___ DATASET RECORDS ___
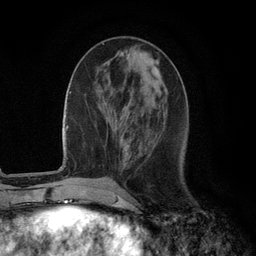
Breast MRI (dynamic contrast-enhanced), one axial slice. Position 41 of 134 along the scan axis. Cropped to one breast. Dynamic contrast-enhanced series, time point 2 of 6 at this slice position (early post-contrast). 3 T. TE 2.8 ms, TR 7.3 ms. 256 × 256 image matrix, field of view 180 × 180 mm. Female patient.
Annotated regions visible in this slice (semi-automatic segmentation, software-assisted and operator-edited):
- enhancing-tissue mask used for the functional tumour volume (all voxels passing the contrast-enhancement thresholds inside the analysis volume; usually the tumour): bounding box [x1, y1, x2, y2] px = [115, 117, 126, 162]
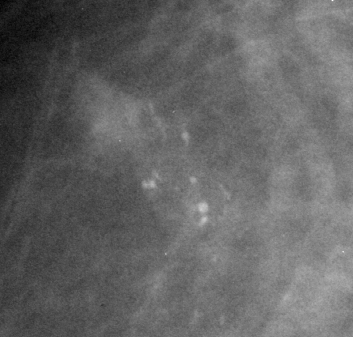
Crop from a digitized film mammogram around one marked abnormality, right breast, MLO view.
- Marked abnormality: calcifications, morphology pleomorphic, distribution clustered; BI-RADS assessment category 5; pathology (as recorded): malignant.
___
___ DATASET RECORDS ___
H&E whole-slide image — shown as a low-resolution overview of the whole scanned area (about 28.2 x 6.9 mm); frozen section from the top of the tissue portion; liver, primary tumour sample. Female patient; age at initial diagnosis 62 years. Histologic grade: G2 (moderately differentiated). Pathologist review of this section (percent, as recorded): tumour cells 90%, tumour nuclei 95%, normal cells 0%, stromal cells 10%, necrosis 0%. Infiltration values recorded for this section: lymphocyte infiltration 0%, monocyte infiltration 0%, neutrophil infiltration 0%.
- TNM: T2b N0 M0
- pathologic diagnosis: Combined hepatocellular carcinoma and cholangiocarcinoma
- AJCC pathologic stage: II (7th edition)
___
___ DATASET RECORDS ___
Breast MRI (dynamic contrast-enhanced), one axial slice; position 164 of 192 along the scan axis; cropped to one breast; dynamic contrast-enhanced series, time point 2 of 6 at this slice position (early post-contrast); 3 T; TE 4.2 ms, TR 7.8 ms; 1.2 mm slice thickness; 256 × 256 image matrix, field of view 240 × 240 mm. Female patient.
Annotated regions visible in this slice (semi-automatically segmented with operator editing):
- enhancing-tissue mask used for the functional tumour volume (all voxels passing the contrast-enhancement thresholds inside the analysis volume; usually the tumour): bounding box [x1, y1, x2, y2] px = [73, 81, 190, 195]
___
GOAL OF THE EXERCISE — Restate word for word the lines in the material above from the one with "Annotated regions visible in this slice (semi-automatically" to the one with "81, 190, 195]"; both of those lines count, and nothing else does.

RESULT OF THE TASK —
Annotated regions visible in this slice (semi-automatically segmented with operator editing):
- enhancing-tissue mask used for the functional tumour volume (all voxels passing the contrast-enhancement thresholds inside the analysis volume; usually the tumour): bounding box [x1, y1, x2, y2] px = [73, 81, 190, 195]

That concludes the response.